Foreclosures in Florida take a long time — 935 days on average according to a 2014 report by RealtyTrac (an online marketplace for foreclosure properties and real estate data). If you’re a struggling homeowner facing foreclosure in Florida, you should prepare yourself for the process by learning as much as you can about the state’s foreclosure laws.
For starters, you should know that Florida foreclosures go through the court system. This means you’ll get a foreclosure summons and complaint. The borrower gets 20 days to file an answer to the complaint with the court. You should also be aware that you could be liable for a deficiency judgment after the foreclosure and that state law doesn’t provide the right to reinstate the loan before the sale. If you are facing Foreclosure, it’s important you contact us immediately. Out team of specialist will consult with you to better understand your case and work effectively to get you back on the right track with your mortgage.
Latin for “a suit pending,” a written notice that a lawsuit has been filed which concerns the title to real property or some interest in that real property. The lis pendens (or notice of pending action) is filed with the clerk of the court, certified that it has been filed, and then recorded with the County Recorder.

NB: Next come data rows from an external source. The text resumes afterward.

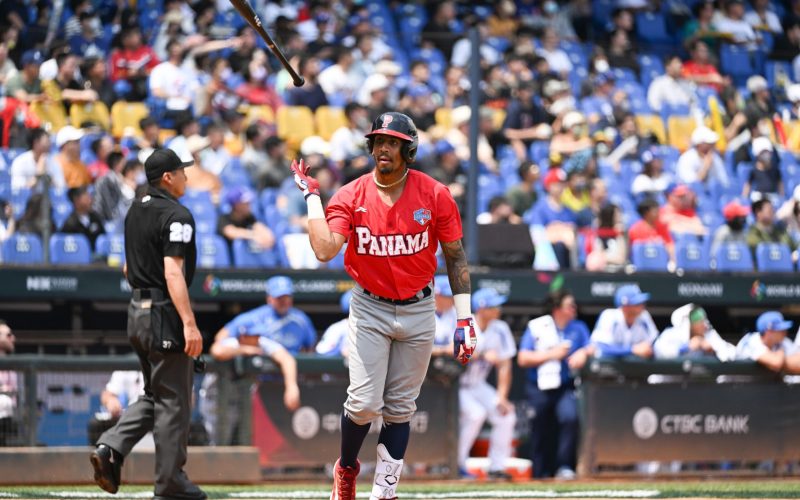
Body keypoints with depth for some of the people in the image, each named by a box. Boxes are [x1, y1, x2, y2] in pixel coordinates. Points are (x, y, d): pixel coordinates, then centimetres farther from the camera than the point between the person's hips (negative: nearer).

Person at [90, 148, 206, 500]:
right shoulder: (176, 215, -15)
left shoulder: (136, 211, 12)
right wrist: (189, 323, -26)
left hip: (137, 312, 8)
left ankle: (110, 448, -1)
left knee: (154, 396, 18)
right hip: (165, 313, -8)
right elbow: (173, 273, -23)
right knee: (173, 401, -1)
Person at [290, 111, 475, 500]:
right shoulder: (351, 197, -8)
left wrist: (464, 319, -2)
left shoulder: (435, 196, -7)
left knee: (400, 407, 5)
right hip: (370, 310, -1)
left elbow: (455, 257, 0)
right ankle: (346, 468, 20)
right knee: (364, 403, -9)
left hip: (418, 311, 1)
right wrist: (311, 197, -20)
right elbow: (325, 250, -22)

This gives notice to the defendant who owns real estate that there is a claim on the property, and the recording informs the general public (and particularly anyone interested in buying or financing the property) that there is this potential claim against it. The lis pendens must include a legal description of the real property, and the lawsuit must involve the property. If you have receive a Lis Pendens, contact The Clark Law Group immediately. We will assist you with the Foreclosure correspond with the Clerk of Court and mortgage holder.
If the court determines that the borrower has defaulted on the mortgage, it will enter a final judgment of foreclosure and mail a copy to the borrower. The foreclosure sale must take place 20 to 35 days after the judgment date unless the court order says otherwise. Fla. Stat. § 45.031.
The foreclosing party must publish a notice of the foreclosure sale in a newspaper once a week for two consecutive weeks, with the second publication at least five days before the sale. Fla. Stat. § 45.031.
If you have received a Final Judgment, Contact us immediately. We may be able to stop the sale and keep you in your home.
UNDERSTANDING A DEFICIENCY
When the total mortgage debt exceeds the foreclosure sale price, the difference is called a “deficiency.” Some states allow the foreclosing party to seek a personal judgment (called a “deficiency judgment”) against the borrower for this amount, while other states prohibit deficiency judgments with what are called anti-deficiency laws.
In Florida, the foreclosing party may obtain a deficiency judgment:
as part of the foreclosure action (if the borrower was personally served the foreclosure complaint), or
in a separate lawsuit, unless the court has granted or denied a claim for a deficiency judgment in the foreclosure action. Fla. Stat. § 702.06.
The foreclosing party has one year to request the deficiency judgment. This time period begins the day after the court clerk issues a certificate of title to the buyer who purchased the home at the foreclosure sale.